Luis has a keen interest in the deep technical and artisanal sides of viticulture and winemaking. He has thrived working at Catena, honing his skills over the last 20 years. Alongside Laura and her father Nicolas Catena, Luis is committed to studying the Argentine wine terroir. Most recently, Luis was responsible for working with the Catena Institute to create a Sustainability Certification for Argentina and to provide the scientific basis for establishing Paraje Altamira, Gualtallary and Los Chacayes new formal appellations in the Uco Valley of Mendoza.
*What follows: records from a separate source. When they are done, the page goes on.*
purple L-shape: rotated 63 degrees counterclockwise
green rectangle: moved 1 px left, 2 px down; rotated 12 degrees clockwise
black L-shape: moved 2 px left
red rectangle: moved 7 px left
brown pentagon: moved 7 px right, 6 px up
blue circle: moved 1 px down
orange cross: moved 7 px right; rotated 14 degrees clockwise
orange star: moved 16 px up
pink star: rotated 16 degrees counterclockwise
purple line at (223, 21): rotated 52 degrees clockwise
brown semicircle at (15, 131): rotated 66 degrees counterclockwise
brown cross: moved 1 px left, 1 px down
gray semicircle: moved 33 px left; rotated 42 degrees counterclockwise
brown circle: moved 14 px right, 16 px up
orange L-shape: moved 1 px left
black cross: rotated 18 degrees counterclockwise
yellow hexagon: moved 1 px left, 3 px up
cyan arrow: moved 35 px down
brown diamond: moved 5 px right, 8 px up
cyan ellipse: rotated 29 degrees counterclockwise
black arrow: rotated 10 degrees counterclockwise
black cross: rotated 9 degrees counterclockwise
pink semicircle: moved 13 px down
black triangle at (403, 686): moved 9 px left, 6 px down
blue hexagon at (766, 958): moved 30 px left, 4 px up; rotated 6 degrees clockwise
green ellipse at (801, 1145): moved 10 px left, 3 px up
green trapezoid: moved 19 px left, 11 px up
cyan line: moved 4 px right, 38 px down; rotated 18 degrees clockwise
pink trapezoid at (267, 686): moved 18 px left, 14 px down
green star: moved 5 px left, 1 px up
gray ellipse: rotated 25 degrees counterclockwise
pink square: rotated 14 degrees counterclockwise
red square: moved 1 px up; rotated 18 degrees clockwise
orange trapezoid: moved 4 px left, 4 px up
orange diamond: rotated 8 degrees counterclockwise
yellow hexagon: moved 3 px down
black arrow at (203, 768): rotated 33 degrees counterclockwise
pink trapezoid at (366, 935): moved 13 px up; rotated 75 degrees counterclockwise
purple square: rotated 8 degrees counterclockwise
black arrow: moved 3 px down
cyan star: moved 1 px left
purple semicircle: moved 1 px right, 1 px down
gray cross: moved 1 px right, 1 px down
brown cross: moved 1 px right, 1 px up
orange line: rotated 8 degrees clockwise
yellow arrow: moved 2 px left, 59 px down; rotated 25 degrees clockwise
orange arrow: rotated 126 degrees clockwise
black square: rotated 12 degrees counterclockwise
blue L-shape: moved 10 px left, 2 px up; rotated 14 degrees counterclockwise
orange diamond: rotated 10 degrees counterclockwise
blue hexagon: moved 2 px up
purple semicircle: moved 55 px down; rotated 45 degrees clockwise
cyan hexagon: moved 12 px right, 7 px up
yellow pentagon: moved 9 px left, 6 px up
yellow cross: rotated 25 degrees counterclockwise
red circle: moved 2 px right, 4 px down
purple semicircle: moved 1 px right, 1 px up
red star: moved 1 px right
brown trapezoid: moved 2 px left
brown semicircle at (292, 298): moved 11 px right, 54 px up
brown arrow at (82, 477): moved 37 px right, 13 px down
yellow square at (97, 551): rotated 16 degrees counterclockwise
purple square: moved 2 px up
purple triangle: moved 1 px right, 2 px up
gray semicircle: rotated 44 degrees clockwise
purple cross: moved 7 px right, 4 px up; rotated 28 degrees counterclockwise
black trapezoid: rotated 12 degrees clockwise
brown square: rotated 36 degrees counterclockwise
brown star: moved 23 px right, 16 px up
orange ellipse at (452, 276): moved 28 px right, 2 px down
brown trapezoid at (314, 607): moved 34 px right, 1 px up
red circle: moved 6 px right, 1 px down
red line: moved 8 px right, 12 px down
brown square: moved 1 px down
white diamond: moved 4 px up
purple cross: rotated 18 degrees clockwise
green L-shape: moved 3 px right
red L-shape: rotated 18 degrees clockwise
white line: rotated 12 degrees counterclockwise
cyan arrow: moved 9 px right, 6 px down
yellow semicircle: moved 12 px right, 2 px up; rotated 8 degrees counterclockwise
Luis is responsible for planting many of the Catena family’s high altitude vineyards over the last 15 years and he has worked closely with Laura Catena on sourcing old vines from the Uco Valley for the Luca wines.
Roy Urvieta has been working with Laura Catena since 2008. Today, Luis and Roy work together at Luca and Domaine Nico to preserve old vines and showcase to the world the beauty of high-altitude wines from Mendoza.
Roy Urvieta was born and raised in La Consulta, a subregion of the Uco Valley in Mendoza, Argentina. Initially drawn to computers and technology, he worked one summer at the family winery Catena Zapata as a teenager, which redirected his interest toward viticulture and oenology.
Today, Urvieta is a viticultural scientist and winemaker who emerged from the research team at the Catena Institute of Wine in Mendoza. He became widely known for his contributions to groundbreaking research on terroir and plot-level differentiation—especially in Malbec wines. His doctoral work at the University of Buenos Aires (UBA) focused on the sensory-phenolic characterization of Malbec vineyards across multiple Mendoza subregions. One of his most notable studies examined 23 plots in 12 geographical indications, analyzing volatile compounds, phenolics, and sensory profiles from hundreds of wines over multiple vintages. The results demonstrated that individual plots could be reliably distinguished by a measurable chemical fingerprint, establishing the scientific basis for terroir.
In addition to his research career, Roy Urvieta is the winemaker at Domaine Nico (a project by Laura Catena), where he focuses on producing high-altitude Pinot Noir in the Uco Valley. His work alongside Luis Reginato includes clone trials, plot division, and expressing vineyard typicity.
His rapid rise in the Argentine wine industry earned him recognition as a “rising star” in South American wine by renowned critic Tim Atkin.